It’s not surprising to hear liberal voices saying that the Obama administration could have, should have been more accommodating with the then-new Hatoyama administration over the relocation of the Futenma helicopters. But over the years, I have heard from some moderate Republican supporters voicing similar opinions, so maybe this matter is worth tossing my two bits at. Here’s my most recent rapid response, augmented to make it more coherent out of context.
I have sympathy for the Obama administration regarding its lack of forthrightness on Futenma. It inherited the issue from preceding administrations, who had been unable to settle the institutional rivalry between the US Air Force and Marines that precluded the inclusion of nearby Kadena, which would have been an integral part of the only plausible formula that did not require relocation to Henoko short of a massive reimagining of the entire US military presence in the Asia-Pacific, in what they tried to make the final solution. A new administration was not going to spend political capital on an issue that would pit it against the military brass, not when the Levin-McCain-Webb proposal failed to catch on. In any case, it turned out to be too much to ask it to attempt what its predecessors had failed to do for more than a dozen years, and for a prime minister who had done more than his share to destabilize Japan-US relations at that.

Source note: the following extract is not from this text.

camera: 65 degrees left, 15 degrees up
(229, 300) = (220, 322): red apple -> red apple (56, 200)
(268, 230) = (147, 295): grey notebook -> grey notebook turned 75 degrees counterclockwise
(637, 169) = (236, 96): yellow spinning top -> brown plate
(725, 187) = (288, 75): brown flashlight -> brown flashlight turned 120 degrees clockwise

That’s that. And while we’re on the subject of Hatoyama, the accusation that damage to the Japan-US security relationship resulting from Yukio Hatoyama’s actions emboldened the Chinese authorities to act aggressively against Japan around the Senkaku Islands, mostly from LDP supporters and the conservative media, seem a little farfetched to me. First, it was not difficult to foresee that the Chinese action would push Japan closer to the United States. The analogy with the US-Philippines relationship in the 90s is a false one; the Philippine Senate pushed too hard on Subic Bay and the US military packed up and went away. Nothing like this was happening in Japan. Second, there appears to be a powerful line of thinking in Chinese national security circles that Japan is merely a stalking horse for US interests in Asia. That would argue for a softer line towards a Japan moving away from the United States. Third, there is no specific argument regarding how China might have behaved differently, given how its domestic politics had evolved, during the 2010 and 2012 tensions if the temporary Japan-US rupture caused by Hatoyama’s actions (already in the back mirror by the time of the 2010 collision) had not come to pass.

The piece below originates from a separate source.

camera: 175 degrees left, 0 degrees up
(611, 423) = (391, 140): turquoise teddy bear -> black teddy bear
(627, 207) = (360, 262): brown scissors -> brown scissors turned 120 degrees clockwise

Hatoyama is also getting bad press these days because he has accepted an invitation to visit China from the authorities there at this juncture in the bilateral relationship, so early in the Abe administration. I think that his critics genuinely believe that; I think that they are wrong. Hatoyama’s trip does no harm and actually does some good. Hatoyama has been thoroughly discredited politically and was practically hounded out of the DPJ and into retirement. He has no political cachet left whatsoever, even as a former prime minister. The Chinese authorities surely understand this and will not take any pronouncements that he makes seriously, even if they fail to remember how erratic and insubstantial his assertions often turn out to be. On the other hand, he is a reminder to the Chinese public that there are many voices, many faces to Japan. That should be helpful if and when tensions flare up again the Chinese authorities want to keep the economic fallout to a minimum. The Chinese authorities must be mindful of the fact that Japan was one of the few countries to increase FDI year-on-year in China last year (2012) and by a wide margin at that. Taiwanese and South Korean businesses have many of the same technologies, but why keep out their competition?